# Logic Design for Array-Based Circuits

### by Donnamaie E. White

Copyright © 1996, 2001, 2002 Donnamaie E. White

# Faults and Fault Detection

Last Edit July 22, 2001

### Formation Rules for the Existence Function

The inputs and outputs for a vector represent a point on the Existence function map that has a value of one. The set of all points of value equal to one is the Existence Function.

A Test Sequence is a sequence of tests or input vectors represented by a selected sequencing through the points of the Existence Function. A Minimal Test Sequence may not necessarily use all Existence Function points (minterms, vectors).
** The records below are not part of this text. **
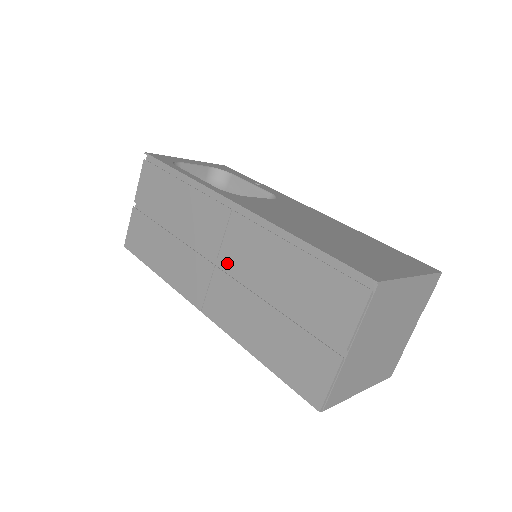
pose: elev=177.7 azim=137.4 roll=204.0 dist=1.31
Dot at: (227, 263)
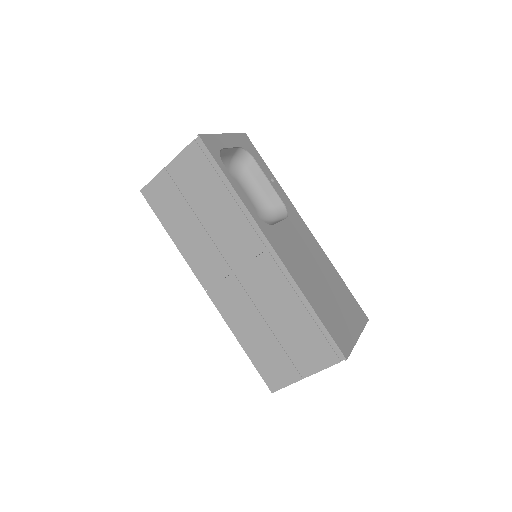
Dot at: (245, 279)
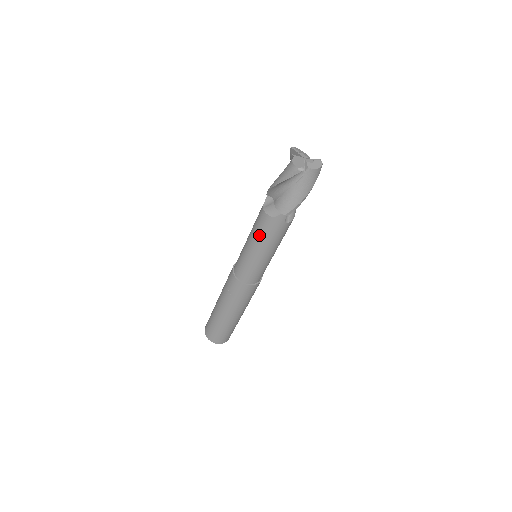
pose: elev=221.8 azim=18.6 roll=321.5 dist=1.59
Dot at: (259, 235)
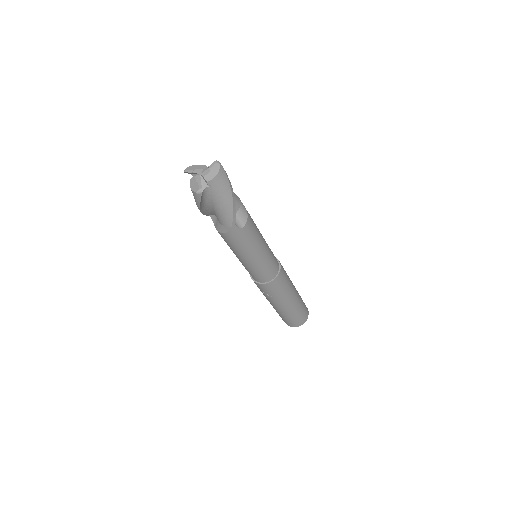
Dot at: (234, 249)
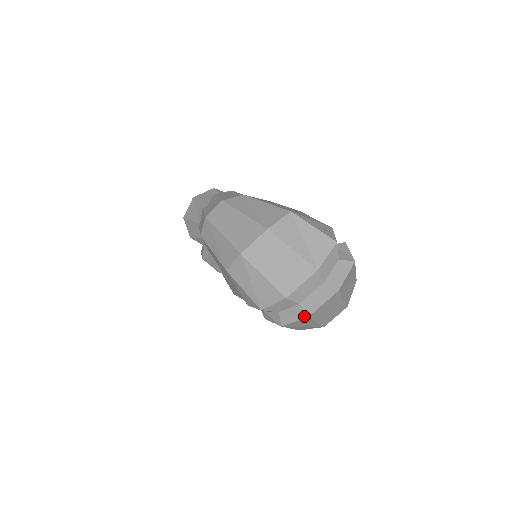
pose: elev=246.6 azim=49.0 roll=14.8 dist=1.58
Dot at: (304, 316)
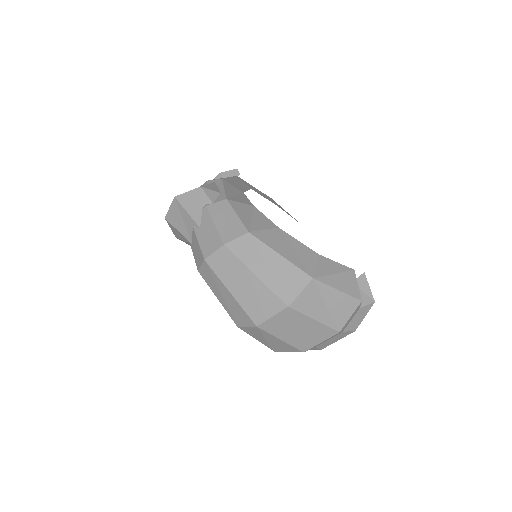
Dot at: (317, 349)
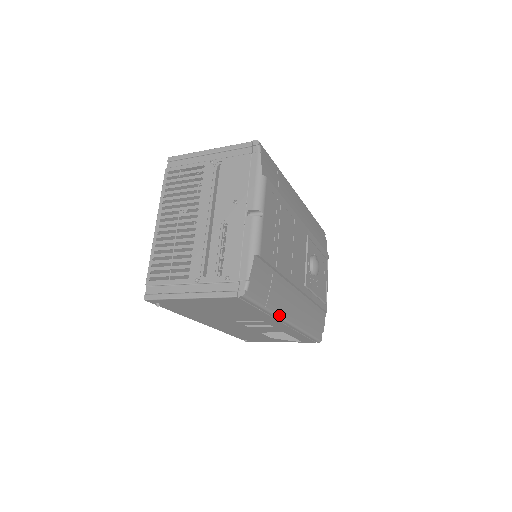
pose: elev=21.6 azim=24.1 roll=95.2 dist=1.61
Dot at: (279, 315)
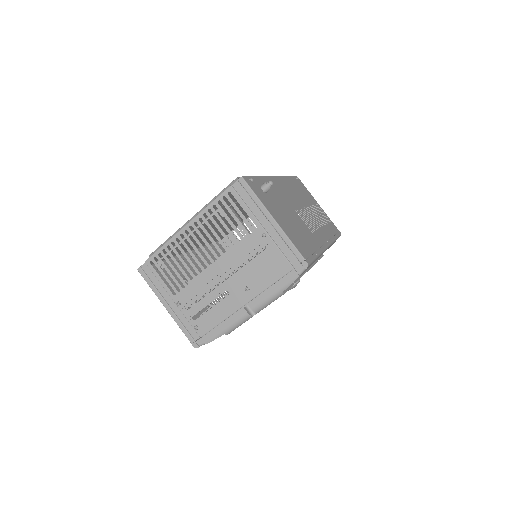
Dot at: occluded
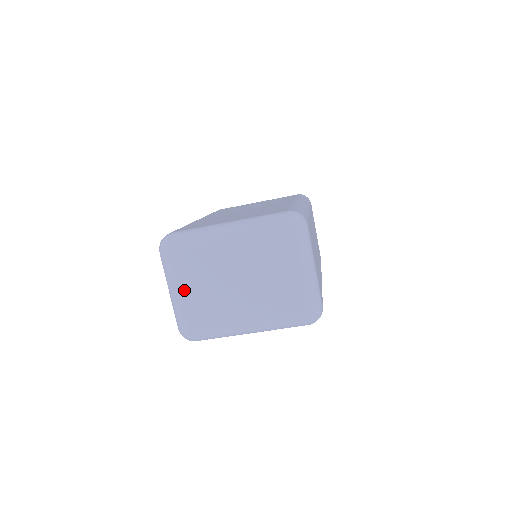
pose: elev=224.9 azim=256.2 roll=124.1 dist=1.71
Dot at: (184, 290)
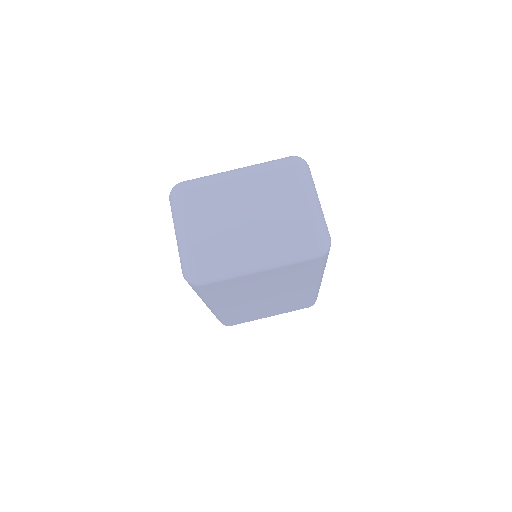
Dot at: (193, 224)
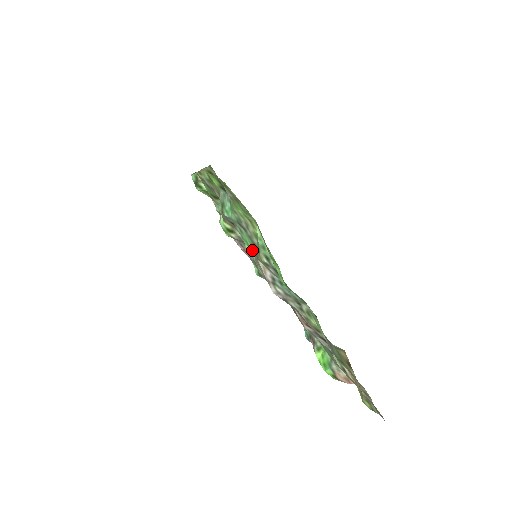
The existence function for the sample circuit of Figure 9-2 is shown in Figure 9-3.

Figure 9.3 Sample Circuit (2-Stage NAND)

The points on the Existence Function, treated as minterms, are linked following the linkage rule:

Two points connect if and only if:

• The input variables are logical distance one
• A primary output variable toggles 0-1 or 1-0

Logical distance one for the input variables means that only one input variable may change state when traversing the link from one minterm to another. The primary output must be an observable output (as shown in Figure 9-4.)

The requirement that only one input change per vector is designed to reduce the instance of hazards and race conditions in the test vector set. Hazards are introduced during test when multiple inputs change state due to differences in the tester lead connections. The parametric vectors for the gate tree in the last chapter are written using the Minimal Test Sequence for the tree.

Figure 9-4 Adding The Logical-Distance-One Edges

### Selecting a Chain

When all the possible links have been formed, there will be one or more observable chains or sets of links. The longest chain defines the desired Test Sequence.